Nel 1955 Valburga vince il concorso per ufficiale sanitario a Refrontolo, subentrando al posto lasciato vacante dal dottor Corradini, in pensione dal 1952. Nonostante questo, l’accoglienza iniziale non è delle più semplici: l’intero consiglio comunale si oppone alla sua nomina e sarà necessario un decreto del prefetto per confermarla nell’incarico. I motivi di questa resistenza sono legati al tempo in cui vive: l’idea di un medico donna, per di più con cinque figli, spaventa molti. Inoltre, i borghi sparsi in campagna e le strade difficili da percorrere rendono il lavoro di un sanitario particolarmente impegnativo. Eppure, niente di tutto questo riesce a fermare la “dottora”.

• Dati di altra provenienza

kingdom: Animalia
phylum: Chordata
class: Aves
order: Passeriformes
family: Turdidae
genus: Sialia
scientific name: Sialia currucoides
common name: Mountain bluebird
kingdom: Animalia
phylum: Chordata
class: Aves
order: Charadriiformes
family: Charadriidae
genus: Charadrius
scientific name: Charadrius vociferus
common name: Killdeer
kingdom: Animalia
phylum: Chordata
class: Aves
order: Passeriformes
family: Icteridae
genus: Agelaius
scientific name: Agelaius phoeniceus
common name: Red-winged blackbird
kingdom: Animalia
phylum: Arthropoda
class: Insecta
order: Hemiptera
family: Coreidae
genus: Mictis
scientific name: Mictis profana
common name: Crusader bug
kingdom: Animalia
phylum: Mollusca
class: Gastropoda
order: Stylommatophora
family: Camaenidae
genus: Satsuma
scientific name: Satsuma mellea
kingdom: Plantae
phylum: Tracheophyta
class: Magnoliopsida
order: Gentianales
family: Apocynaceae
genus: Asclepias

La sua giornata tipo è un piccolo manifesto di dedizione. «Mia madre si spostava per somministrare i vaccini. Per un periodo ha lavorato come pediatra anche a Rua di Feletto, Pieve di Soligo, Cison di Valmarino, Follina e Miane», ricorda Giuseppe. L’ambulatorio, situato per qualche tempo a villa Spada, apriva alle 7.30. Verso le 10.30 rientrava brevemente a casa per controllare la posta, poi ripartiva per le visite a domicilio fino alle 13. Il pomeriggio, dalle 14, era dedicato ai consultori del territorio e ad altre visite, spesso fino alle 19.30.

La giornata non finiva con il tramonto. Valburga non andava mai a letto prima delle 23–23.30, perché restava in attesa di possibili chiamate dai pazienti. Nel frattempo compilava a mano i moduli delle visite, che portava periodicamente alla mutua di Treviso, dove veniva retribuita in base al numero di consulti effettuati. L’ambulatorio era aperto anche la domenica, finché un decreto prefettizio non impose la chiusura festiva. Fino al 1965 non si concesse un solo giorno di ferie.

Oltre all’attività ambulatoriale e domiciliare, Valburga fu tra le prime a introdurre una forma di medicina scolastica: una volta all’anno visitava i bambini nelle scuole, per assicurarsi che fossero tutti in buona salute. «Era una donna energica e combattiva – ricordano Giuseppe Perin e Lucia Antoniazzi – e dai suoi pazienti esigeva la puntualità, visti i ritmi serrati di lavoro». Non mancava però un lato più tenero, soprattutto con i più piccoli: viaggiava sempre con un grande sacchetto di caramelle da distribuire ai bambini e spesso forniva gratuitamente le medicine a chi ne aveva bisogno.

«Era dura la vita per i medici di allora, ma lei aveva carattere, altrimenti non sarebbe arrivata dove è arrivata», sottolineano ancora i familiari. La dottoressa Valburga Posarelli Perin muore il 23 aprile 1978 all’ospedale di Pieve di Soligo, dopo aver continuato a svolgere la professione finché le forze glielo hanno permesso. Oggi la comunità di Refrontolo la ricorda con affetto, tra aneddoti e memorie tramandate, e una lapide nell’atrio del municipio ne onora la «solerzia infaticabile» e la «amorevole e diligente cura» prestata alla popolazione.